- Education: University of Witwatersrand
- Awards: FRSNZ, FNZAH
- Scientific career
- Fields: Russian cultural history
- Workplaces: University of Witwatersrand University of Canterbury
- Thesis: The Evaluation Of Recent Trends In Soviet Dostoevsky Scholarship (1970s–1980s) (1984);

= Henrietta Mondry =

New Zealand professor of Russian culture

Henrietta Mondry is a New Zealand academic, and is a full professor at the University of Canterbury, specialising in Russian cultural history, especially in relation to the history of Jewish people in Russia. Mondry was elected a Fellow of the Royal Society Te Apārangi as of 2009.

==Academic career==

After an MA, Mondry earned a PhD titled The Evaluation Of Recent Trends In Soviet Dostoevsky Scholarship (1970s–1980s) at the University of Witwatersrand. Mondry taught at Witwatersrand from 1980, and was made Head of Russian Studies in 1987 and then associate professor in Russian. She was appointed to the University of Canterbury in 1994. She is a full professor at the University of Canterbury, where she coordinates the Russian programme.
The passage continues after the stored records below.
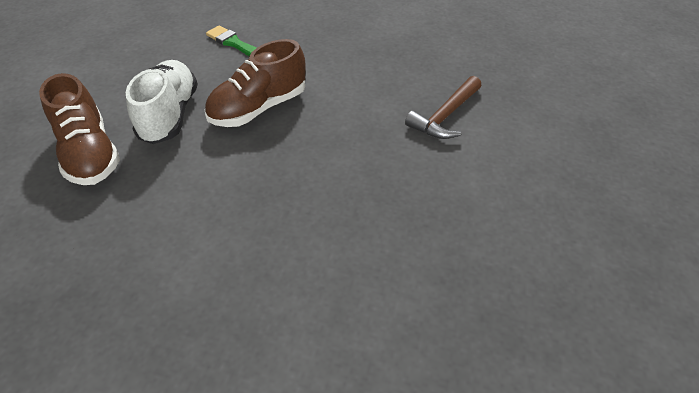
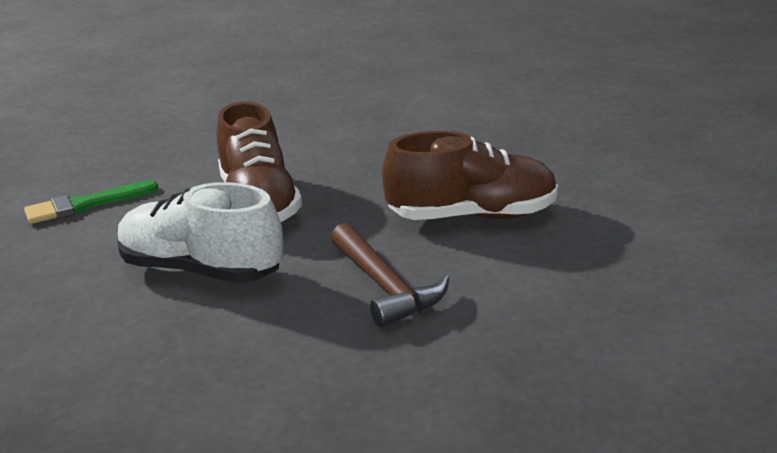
camera: 65 degrees left, 20 degrees down
brown shoe [39,73,120,185] -> brown shoe moved to [382,131,558,220]
brown hammer [405,76,482,139] -> brown hammer moved to [331,223,449,328]

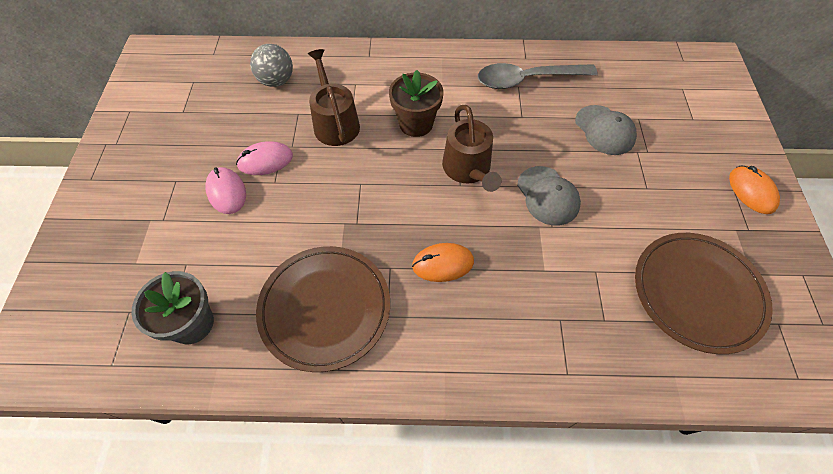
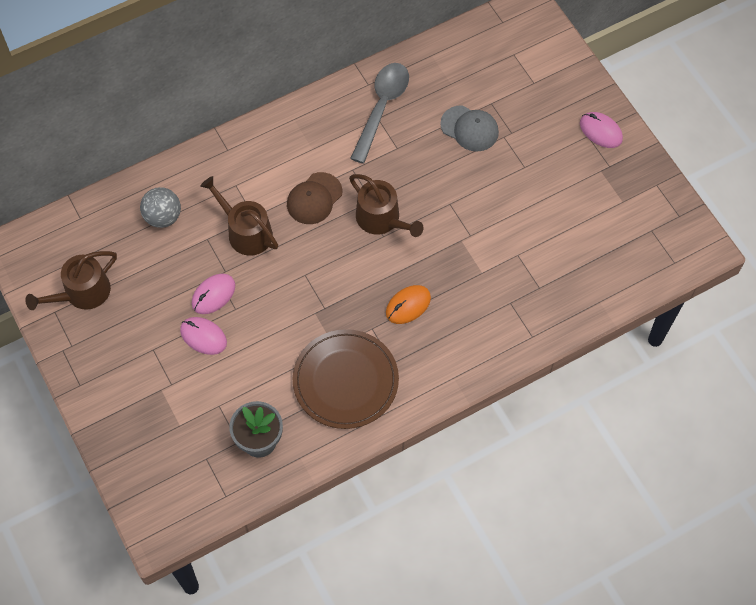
camera: 30 degrees left, 5 degrees up
brown flower pot [389,70,443,137] -> brown cap [287,172,343,224]
grey spoon [478,63,598,89] -> grey spoon turned 150 degrees clockwise [350,63,409,164]
grey cap [517,166,581,226] -> none
brown plate [635,233,773,354] -> none
orange mouse [729,166,780,214] -> pink mouse [580,112,623,148]
none -> brown watering can [25,251,117,310]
Mondry has written more than ten books, over seventy scholarly articles and over forty book chapters. She was involved in developing two international journals, the New Zealand Slavonic Journal and the South African-published Slavic Almanac.

== Awards and honours ==
Mondry was elected a Fellow of the Royal Society Te Apārangi in 2009. She was also elected a Fellow of the New Zealand Academy of Humanities (now the Humanities Society of New Zealand) the same year.